### WHAT YOU ARE ASKED TO DO
Reproduce every entry below line for line, changing nothing.

### EXTRACTED DATA
□ □ □
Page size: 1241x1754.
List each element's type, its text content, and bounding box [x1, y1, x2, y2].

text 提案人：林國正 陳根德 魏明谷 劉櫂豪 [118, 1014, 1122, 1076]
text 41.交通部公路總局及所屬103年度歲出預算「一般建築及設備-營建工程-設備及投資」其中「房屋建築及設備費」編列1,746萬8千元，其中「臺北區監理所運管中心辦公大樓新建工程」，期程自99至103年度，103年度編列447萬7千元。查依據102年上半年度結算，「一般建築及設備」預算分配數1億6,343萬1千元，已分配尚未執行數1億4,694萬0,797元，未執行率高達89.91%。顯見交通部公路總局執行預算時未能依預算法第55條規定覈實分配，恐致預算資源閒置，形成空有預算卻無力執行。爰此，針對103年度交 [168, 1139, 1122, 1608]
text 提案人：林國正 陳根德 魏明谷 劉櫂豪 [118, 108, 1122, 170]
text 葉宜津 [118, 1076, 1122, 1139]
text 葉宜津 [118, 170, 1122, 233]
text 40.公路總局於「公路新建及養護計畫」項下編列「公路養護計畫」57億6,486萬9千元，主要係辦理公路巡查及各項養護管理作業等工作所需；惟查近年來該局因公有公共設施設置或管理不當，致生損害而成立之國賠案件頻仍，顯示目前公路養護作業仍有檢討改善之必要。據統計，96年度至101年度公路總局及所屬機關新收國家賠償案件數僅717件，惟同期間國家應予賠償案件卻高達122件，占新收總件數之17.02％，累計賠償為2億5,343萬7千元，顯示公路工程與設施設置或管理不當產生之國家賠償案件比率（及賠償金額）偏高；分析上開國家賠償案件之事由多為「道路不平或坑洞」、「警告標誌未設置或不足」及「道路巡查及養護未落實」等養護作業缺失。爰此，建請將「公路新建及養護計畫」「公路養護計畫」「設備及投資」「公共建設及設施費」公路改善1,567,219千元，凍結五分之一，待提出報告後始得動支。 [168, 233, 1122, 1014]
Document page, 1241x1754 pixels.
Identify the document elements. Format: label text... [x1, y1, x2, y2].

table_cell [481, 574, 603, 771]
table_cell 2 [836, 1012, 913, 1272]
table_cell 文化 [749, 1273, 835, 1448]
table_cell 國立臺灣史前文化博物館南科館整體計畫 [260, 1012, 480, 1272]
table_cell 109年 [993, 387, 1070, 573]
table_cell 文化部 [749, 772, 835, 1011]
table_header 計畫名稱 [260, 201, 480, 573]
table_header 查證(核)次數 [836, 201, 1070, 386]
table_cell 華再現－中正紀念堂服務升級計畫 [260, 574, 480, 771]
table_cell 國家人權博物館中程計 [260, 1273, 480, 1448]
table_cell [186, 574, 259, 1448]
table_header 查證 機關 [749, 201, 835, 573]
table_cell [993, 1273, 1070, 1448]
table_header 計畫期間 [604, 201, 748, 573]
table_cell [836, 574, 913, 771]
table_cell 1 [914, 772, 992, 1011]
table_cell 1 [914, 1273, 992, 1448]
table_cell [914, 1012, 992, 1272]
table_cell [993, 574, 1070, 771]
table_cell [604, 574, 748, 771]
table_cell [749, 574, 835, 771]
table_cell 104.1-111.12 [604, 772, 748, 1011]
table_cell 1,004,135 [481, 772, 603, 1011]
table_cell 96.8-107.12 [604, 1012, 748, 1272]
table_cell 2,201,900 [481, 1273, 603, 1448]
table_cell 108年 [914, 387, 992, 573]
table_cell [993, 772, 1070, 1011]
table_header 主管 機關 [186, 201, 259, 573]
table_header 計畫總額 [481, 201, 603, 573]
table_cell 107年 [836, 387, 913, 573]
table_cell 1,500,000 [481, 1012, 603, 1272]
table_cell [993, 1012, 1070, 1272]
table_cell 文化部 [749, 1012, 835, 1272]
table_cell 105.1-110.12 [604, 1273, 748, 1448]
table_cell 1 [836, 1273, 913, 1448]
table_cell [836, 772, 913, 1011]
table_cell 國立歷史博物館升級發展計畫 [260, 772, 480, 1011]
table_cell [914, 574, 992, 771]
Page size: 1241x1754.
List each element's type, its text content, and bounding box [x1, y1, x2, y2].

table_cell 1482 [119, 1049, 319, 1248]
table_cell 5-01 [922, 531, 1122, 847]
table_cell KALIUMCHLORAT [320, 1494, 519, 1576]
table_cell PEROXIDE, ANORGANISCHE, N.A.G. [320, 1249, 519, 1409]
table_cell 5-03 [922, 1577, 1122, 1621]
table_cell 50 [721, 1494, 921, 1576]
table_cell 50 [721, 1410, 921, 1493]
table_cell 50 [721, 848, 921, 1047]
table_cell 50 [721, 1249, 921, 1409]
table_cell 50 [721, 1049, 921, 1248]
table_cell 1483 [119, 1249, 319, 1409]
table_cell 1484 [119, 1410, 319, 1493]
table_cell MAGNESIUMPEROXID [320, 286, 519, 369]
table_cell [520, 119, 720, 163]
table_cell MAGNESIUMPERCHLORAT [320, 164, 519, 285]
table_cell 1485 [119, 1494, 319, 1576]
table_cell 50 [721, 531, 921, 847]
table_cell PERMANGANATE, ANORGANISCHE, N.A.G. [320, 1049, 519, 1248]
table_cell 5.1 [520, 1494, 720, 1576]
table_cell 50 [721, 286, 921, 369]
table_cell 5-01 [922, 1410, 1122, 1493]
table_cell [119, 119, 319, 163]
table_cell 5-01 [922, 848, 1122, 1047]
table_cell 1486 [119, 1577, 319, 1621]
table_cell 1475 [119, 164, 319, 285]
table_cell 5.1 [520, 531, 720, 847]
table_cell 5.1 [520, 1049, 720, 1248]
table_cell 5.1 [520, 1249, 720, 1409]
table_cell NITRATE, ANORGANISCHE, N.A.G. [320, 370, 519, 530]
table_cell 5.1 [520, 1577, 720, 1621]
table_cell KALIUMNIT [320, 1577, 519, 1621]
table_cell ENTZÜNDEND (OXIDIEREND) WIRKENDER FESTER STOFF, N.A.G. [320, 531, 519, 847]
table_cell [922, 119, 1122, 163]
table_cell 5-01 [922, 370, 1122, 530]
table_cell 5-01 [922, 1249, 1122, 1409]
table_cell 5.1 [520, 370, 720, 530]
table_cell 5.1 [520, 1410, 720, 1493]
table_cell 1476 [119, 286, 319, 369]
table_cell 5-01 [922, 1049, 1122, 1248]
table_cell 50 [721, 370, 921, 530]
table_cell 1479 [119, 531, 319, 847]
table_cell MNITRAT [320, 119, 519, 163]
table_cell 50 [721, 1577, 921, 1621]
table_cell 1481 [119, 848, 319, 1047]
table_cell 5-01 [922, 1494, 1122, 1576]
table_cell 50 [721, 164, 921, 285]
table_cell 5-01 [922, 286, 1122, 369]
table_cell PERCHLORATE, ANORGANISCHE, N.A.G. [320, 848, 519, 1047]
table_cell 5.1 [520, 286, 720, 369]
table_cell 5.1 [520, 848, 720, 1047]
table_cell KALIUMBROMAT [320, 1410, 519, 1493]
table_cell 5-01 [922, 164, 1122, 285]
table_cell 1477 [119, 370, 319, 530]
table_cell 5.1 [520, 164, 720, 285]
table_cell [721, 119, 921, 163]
□ □ □
### FULL OUTPUT
Page size: 1241x1754.
List each element's type, its text content, and bounding box [x1, y1, x2, y2].

text 提案人：林國正 陳根德 魏明谷 劉櫂豪 [118, 1014, 1122, 1076]
text 41.交通部公路總局及所屬103年度歲出預算「一般建築及設備-營建工程-設備及投資」其中「房屋建築及設備費」編列1,746萬8千元，其中「臺北區監理所運管中心辦公大樓新建工程」，期程自99至103年度，103年度編列447萬7千元。查依據102年上半年度結算，「一般建築及設備」預算分配數1億6,343萬1千元，已分配尚未執行數1億4,694萬0,797元，未執行率高達89.91%。顯見交通部公路總局執行預算時未能依預算法第55條規定覈實分配，恐致預算資源閒置，形成空有預算卻無力執行。爰此，針對103年度交 [168, 1139, 1122, 1608]
text 提案人：林國正 陳根德 魏明谷 劉櫂豪 [118, 108, 1122, 170]
text 葉宜津 [118, 1076, 1122, 1139]
text 葉宜津 [118, 170, 1122, 233]
text 40.公路總局於「公路新建及養護計畫」項下編列「公路養護計畫」57億6,486萬9千元，主要係辦理公路巡查及各項養護管理作業等工作所需；惟查近年來該局因公有公共設施設置或管理不當，致生損害而成立之國賠案件頻仍，顯示目前公路養護作業仍有檢討改善之必要。據統計，96年度至101年度公路總局及所屬機關新收國家賠償案件數僅717件，惟同期間國家應予賠償案件卻高達122件，占新收總件數之17.02％，累計賠償為2億5,343萬7千元，顯示公路工程與設施設置或管理不當產生之國家賠償案件比率（及賠償金額）偏高；分析上開國家賠償案件之事由多為「道路不平或坑洞」、「警告標誌未設置或不足」及「道路巡查及養護未落實」等養護作業缺失。爰此，建請將「公路新建及養護計畫」「公路養護計畫」「設備及投資」「公共建設及設施費」公路改善1,567,219千元，凍結五分之一，待提出報告後始得動支。 [168, 233, 1122, 1014]
Document page, 1241x1754 pixels.
Identify the document elements. Format: label text... [x1, y1, x2, y2].

table_cell [481, 574, 603, 771]
table_cell 2 [836, 1012, 913, 1272]
table_cell 文化 [749, 1273, 835, 1448]
table_cell 國立臺灣史前文化博物館南科館整體計畫 [260, 1012, 480, 1272]
table_cell 109年 [993, 387, 1070, 573]
table_cell 文化部 [749, 772, 835, 1011]
table_header 計畫名稱 [260, 201, 480, 573]
table_header 查證(核)次數 [836, 201, 1070, 386]
table_cell 華再現－中正紀念堂服務升級計畫 [260, 574, 480, 771]
table_cell 國家人權博物館中程計 [260, 1273, 480, 1448]
table_cell [186, 574, 259, 1448]
table_header 查證 機關 [749, 201, 835, 573]
table_cell [993, 1273, 1070, 1448]
table_header 計畫期間 [604, 201, 748, 573]
table_cell [836, 574, 913, 771]
table_cell 1 [914, 772, 992, 1011]
table_cell 1 [914, 1273, 992, 1448]
table_cell [914, 1012, 992, 1272]
table_cell [993, 574, 1070, 771]
table_cell [604, 574, 748, 771]
table_cell [749, 574, 835, 771]
table_cell 104.1-111.12 [604, 772, 748, 1011]
table_cell 1,004,135 [481, 772, 603, 1011]
table_cell 96.8-107.12 [604, 1012, 748, 1272]
table_cell 2,201,900 [481, 1273, 603, 1448]
table_cell 108年 [914, 387, 992, 573]
table_cell [993, 772, 1070, 1011]
table_header 主管 機關 [186, 201, 259, 573]
table_header 計畫總額 [481, 201, 603, 573]
table_cell 107年 [836, 387, 913, 573]
table_cell 1,500,000 [481, 1012, 603, 1272]
table_cell [993, 1012, 1070, 1272]
table_cell 文化部 [749, 1012, 835, 1272]
table_cell 105.1-110.12 [604, 1273, 748, 1448]
table_cell 1 [836, 1273, 913, 1448]
table_cell [836, 772, 913, 1011]
table_cell 國立歷史博物館升級發展計畫 [260, 772, 480, 1011]
table_cell [914, 574, 992, 771]
Page size: 1241x1754.
List each element's type, its text content, and bounding box [x1, y1, x2, y2].

table_cell 1482 [119, 1049, 319, 1248]
table_cell 5-01 [922, 531, 1122, 847]
table_cell KALIUMCHLORAT [320, 1494, 519, 1576]
table_cell PEROXIDE, ANORGANISCHE, N.A.G. [320, 1249, 519, 1409]
table_cell 5-03 [922, 1577, 1122, 1621]
table_cell 50 [721, 1494, 921, 1576]
table_cell 50 [721, 1410, 921, 1493]
table_cell 50 [721, 848, 921, 1047]
table_cell 50 [721, 1249, 921, 1409]
table_cell 50 [721, 1049, 921, 1248]
table_cell 1483 [119, 1249, 319, 1409]
table_cell 1484 [119, 1410, 319, 1493]
table_cell MAGNESIUMPEROXID [320, 286, 519, 369]
table_cell [520, 119, 720, 163]
table_cell MAGNESIUMPERCHLORAT [320, 164, 519, 285]
table_cell 1485 [119, 1494, 319, 1576]
table_cell 50 [721, 531, 921, 847]
table_cell PERMANGANATE, ANORGANISCHE, N.A.G. [320, 1049, 519, 1248]
table_cell 5.1 [520, 1494, 720, 1576]
table_cell 50 [721, 286, 921, 369]
table_cell 5-01 [922, 1410, 1122, 1493]
table_cell [119, 119, 319, 163]
table_cell 5-01 [922, 848, 1122, 1047]
table_cell 1486 [119, 1577, 319, 1621]
table_cell 1475 [119, 164, 319, 285]
table_cell 5.1 [520, 531, 720, 847]
table_cell 5.1 [520, 1049, 720, 1248]
table_cell 5.1 [520, 1249, 720, 1409]
table_cell NITRATE, ANORGANISCHE, N.A.G. [320, 370, 519, 530]
table_cell 5.1 [520, 1577, 720, 1621]
table_cell KALIUMNIT [320, 1577, 519, 1621]
table_cell ENTZÜNDEND (OXIDIEREND) WIRKENDER FESTER STOFF, N.A.G. [320, 531, 519, 847]
table_cell [922, 119, 1122, 163]
table_cell 5-01 [922, 370, 1122, 530]
table_cell 5-01 [922, 1249, 1122, 1409]
table_cell 5.1 [520, 370, 720, 530]
table_cell 5.1 [520, 1410, 720, 1493]
table_cell 1476 [119, 286, 319, 369]
table_cell 5-01 [922, 1049, 1122, 1248]
table_cell 50 [721, 370, 921, 530]
table_cell 1479 [119, 531, 319, 847]
table_cell MNITRAT [320, 119, 519, 163]
table_cell 50 [721, 1577, 921, 1621]
table_cell 1481 [119, 848, 319, 1047]
table_cell 5-01 [922, 1494, 1122, 1576]
table_cell 50 [721, 164, 921, 285]
table_cell 5-01 [922, 286, 1122, 369]
table_cell PERCHLORATE, ANORGANISCHE, N.A.G. [320, 848, 519, 1047]
table_cell 5.1 [520, 286, 720, 369]
table_cell 5.1 [520, 848, 720, 1047]
table_cell KALIUMBROMAT [320, 1410, 519, 1493]
table_cell 5-01 [922, 164, 1122, 285]
table_cell 1477 [119, 370, 319, 530]
table_cell 5.1 [520, 164, 720, 285]
table_cell [721, 119, 921, 163]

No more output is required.